Le groupe immobilier, dont l'actionnariat est dominé par l'Etat via la Caisse des dépôts, mise depuis des années sur les établissements de santé, qu'il qu'il détient à hauteur de 4,5 milliards d'euros, et a lancé l'an dernier une expansion internationale qui commence par l'Italie et vise l'Allemagne et l'Espagne.
"Les dépenses de santé, compte tenu notamment du vieillissement de la population, sont sur des tendances de croissance qui sont supérieures à celle du PIB", détaille M. Wigniolle. "On peut le déplorer, mais c'est ainsi."
Avant Icade, c'est la société de gestion Primonial Reim --filiale du londonien Bridgepoint mais basée en France-- qui est allée à l'international en commençant par l'Allemagne en 2015. Dans son portefeuille, le secteur représente un poids équivalent à celui qu'il a chez Icade.
Face aux polémiques
"Les acteurs de l'immobilier de santé sont principalement français ou belges", souligne auprès de l'AFP Yann Balay, responsable du secteur chez Primonial Reim, l'expliquant par "une concentration des opérateurs en France: pour financer leur développement, ils ont trouvé le moyen de vendre leurs murs".
Car il faut dissocier les propriétaires, comme Icade et Primonial, des exploitants dont le plus emblématique est le géant français des maisons de retraite Korian, qui a racheté plusieurs concurrents pour être désormais présent dans cinq pays européens.
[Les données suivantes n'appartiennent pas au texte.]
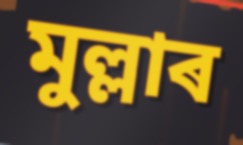
মুল্লাৰ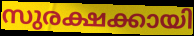
സുരക്ഷക്കായി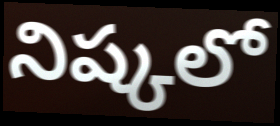
నిష్కలో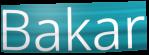
BakarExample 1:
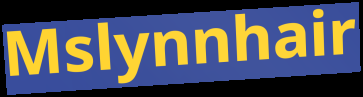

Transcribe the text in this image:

Mslynnhair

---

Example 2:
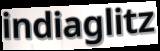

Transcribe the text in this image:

indiaglitz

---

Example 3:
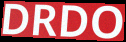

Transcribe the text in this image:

DRDO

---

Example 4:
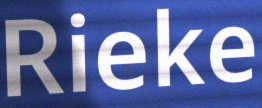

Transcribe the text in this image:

Rieke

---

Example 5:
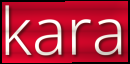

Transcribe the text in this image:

karaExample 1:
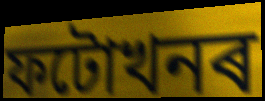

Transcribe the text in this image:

ফটোখনৰ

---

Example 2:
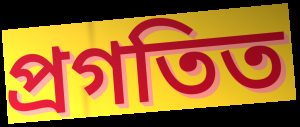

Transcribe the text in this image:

প্ৰগতিত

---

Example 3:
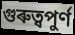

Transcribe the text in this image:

গুৰুত্বপুৰ্ণ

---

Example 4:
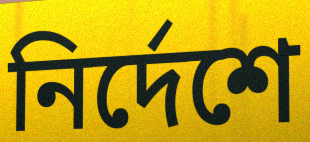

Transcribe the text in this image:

নিৰ্দেশে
Pour les propriétaires, la situation est avantageuse: les baux sont très longs, jusqu'à presque trente ans en Allemagne, et il n'y a qu'un locataire à trouver pour un bâtiment.
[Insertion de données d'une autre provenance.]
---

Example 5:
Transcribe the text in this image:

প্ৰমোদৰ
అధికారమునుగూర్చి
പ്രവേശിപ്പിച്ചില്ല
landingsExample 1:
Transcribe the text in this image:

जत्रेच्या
Quant à expliquer l'essor des exploitants français eux-mêmes, certains interlocuteurs de l'AFP, s'exprimant anonymement car jugeant le sujet sensible, l'expliquent par la volonté des gouvernements, de gauche comme de droite, d'encourager la santé privée, jugée plus performante que le public.
Cette dissociation entre propriétaires et exploitants permet, en tout état de cause, aux premiers de juger leur image peu exposée face aux récentes polémiques en France sur de mauvais traitements en maison de retraite.
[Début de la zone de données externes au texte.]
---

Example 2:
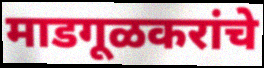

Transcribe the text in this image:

माडगूळकरांचे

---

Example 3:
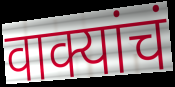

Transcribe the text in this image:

वाक्यांचं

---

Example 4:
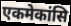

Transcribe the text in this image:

एकमेकांसि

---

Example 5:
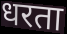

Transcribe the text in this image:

धरताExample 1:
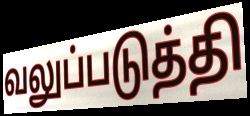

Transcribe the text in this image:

வலுப்படுத்தி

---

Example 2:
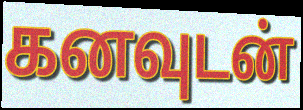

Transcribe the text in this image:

கனவுடன்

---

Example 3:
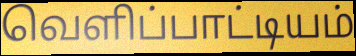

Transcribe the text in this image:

வெளிப்பாட்டியம்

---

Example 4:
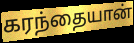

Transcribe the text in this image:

கரந்தையான்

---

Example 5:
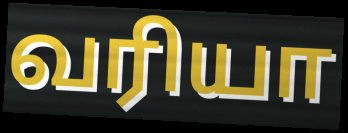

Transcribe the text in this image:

வரியா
"Aujourd'hui, de ce que l'on peut voir des polémiques, c'est concentré sur les problématiques de prise en charge, pas sur la qualité de l'immobilier: c'est l'opérateur qui en répond", assure M. Balay.
Pour autant, il admet la possibilité d'un "scénario du pire": des manquements si importants qu'ils pousseraient les autorités à retirer l'agrément de l'exploitant. Cela rendrait inutilisable le bâtiment en tant que tel, puisque sa finalité est conditionnée en France à ce même agrément.
Cet exemple hypothétique souligne les risques du secteur, largement liés à une réglementation lourde mais fluctuante selon les pays et les systèmes de santé spécifiques.
"Nous regarderons à l'étranger mais, vraiment, avec beaucoup de prudence et nous n'irons qu'avec un partenariat ou en mettant en place une équipe locale", conclut M. Adams.